## WORK ORDER
Print, please, the line that contains "178 426 3.50" and each line after it to the end of the entries, unchanged and with nothing else.

RECORDED DATA: Begin

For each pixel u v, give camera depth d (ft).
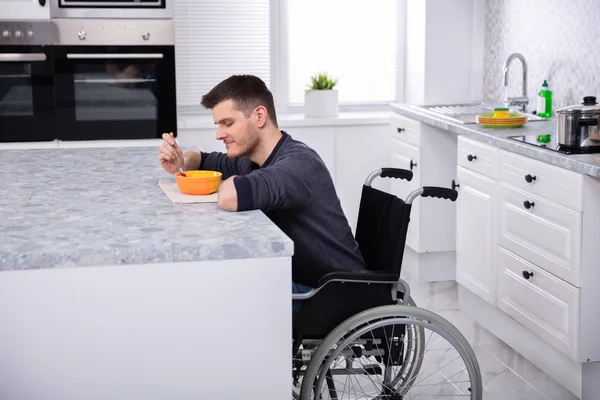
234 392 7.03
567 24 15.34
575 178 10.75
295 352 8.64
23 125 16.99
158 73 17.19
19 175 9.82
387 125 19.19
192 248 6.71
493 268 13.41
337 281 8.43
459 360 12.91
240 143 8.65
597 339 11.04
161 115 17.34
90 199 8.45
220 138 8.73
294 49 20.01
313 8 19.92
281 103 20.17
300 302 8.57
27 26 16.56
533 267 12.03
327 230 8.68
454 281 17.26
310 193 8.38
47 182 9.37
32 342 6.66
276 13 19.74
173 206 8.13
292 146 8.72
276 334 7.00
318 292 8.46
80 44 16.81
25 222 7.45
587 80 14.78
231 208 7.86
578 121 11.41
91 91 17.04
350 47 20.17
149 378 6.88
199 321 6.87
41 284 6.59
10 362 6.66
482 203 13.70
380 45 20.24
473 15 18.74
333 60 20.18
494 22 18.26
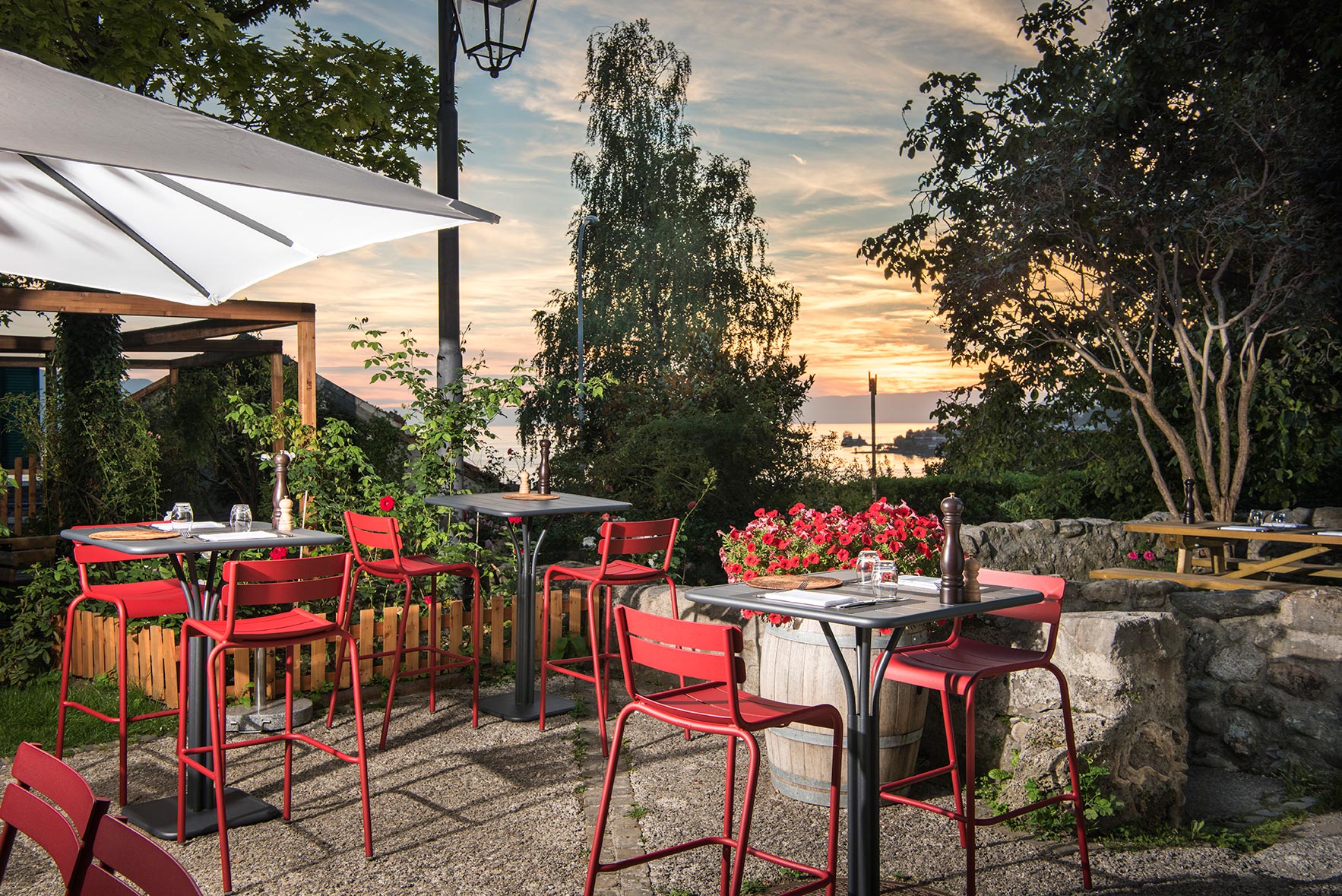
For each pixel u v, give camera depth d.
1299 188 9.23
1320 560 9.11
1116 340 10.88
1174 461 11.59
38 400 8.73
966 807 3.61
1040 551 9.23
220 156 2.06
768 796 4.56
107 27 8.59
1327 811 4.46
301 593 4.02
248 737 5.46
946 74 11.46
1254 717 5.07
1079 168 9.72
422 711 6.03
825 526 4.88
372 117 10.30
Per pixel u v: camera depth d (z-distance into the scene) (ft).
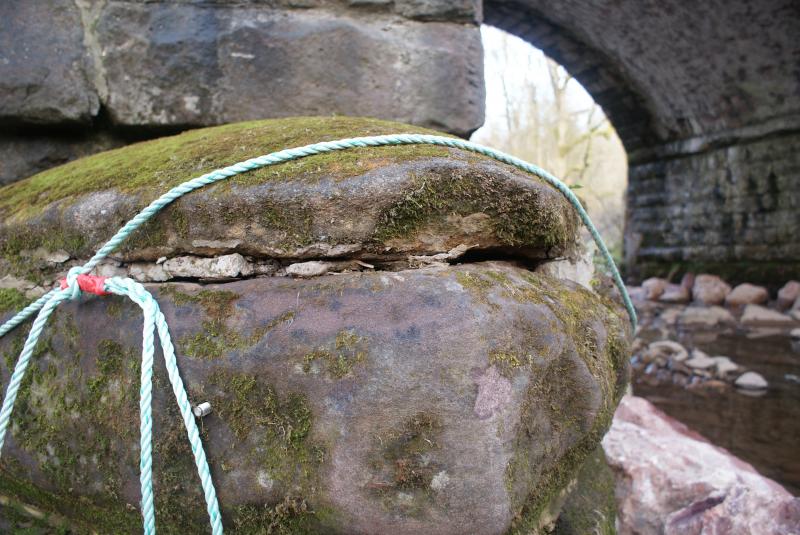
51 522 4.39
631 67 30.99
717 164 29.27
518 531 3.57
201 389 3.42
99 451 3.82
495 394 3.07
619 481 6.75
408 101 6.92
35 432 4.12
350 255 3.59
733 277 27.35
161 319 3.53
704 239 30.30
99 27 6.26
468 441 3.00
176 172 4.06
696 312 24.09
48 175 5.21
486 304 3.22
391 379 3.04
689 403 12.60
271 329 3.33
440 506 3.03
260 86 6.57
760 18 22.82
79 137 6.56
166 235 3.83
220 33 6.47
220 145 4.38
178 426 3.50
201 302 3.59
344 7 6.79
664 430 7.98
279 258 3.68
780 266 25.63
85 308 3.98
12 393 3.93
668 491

RECORDED DATA: End

## YOUR RESPONSE
178 426 3.50
201 302 3.59
344 7 6.79
664 430 7.98
279 258 3.68
780 266 25.63
85 308 3.98
12 393 3.93
668 491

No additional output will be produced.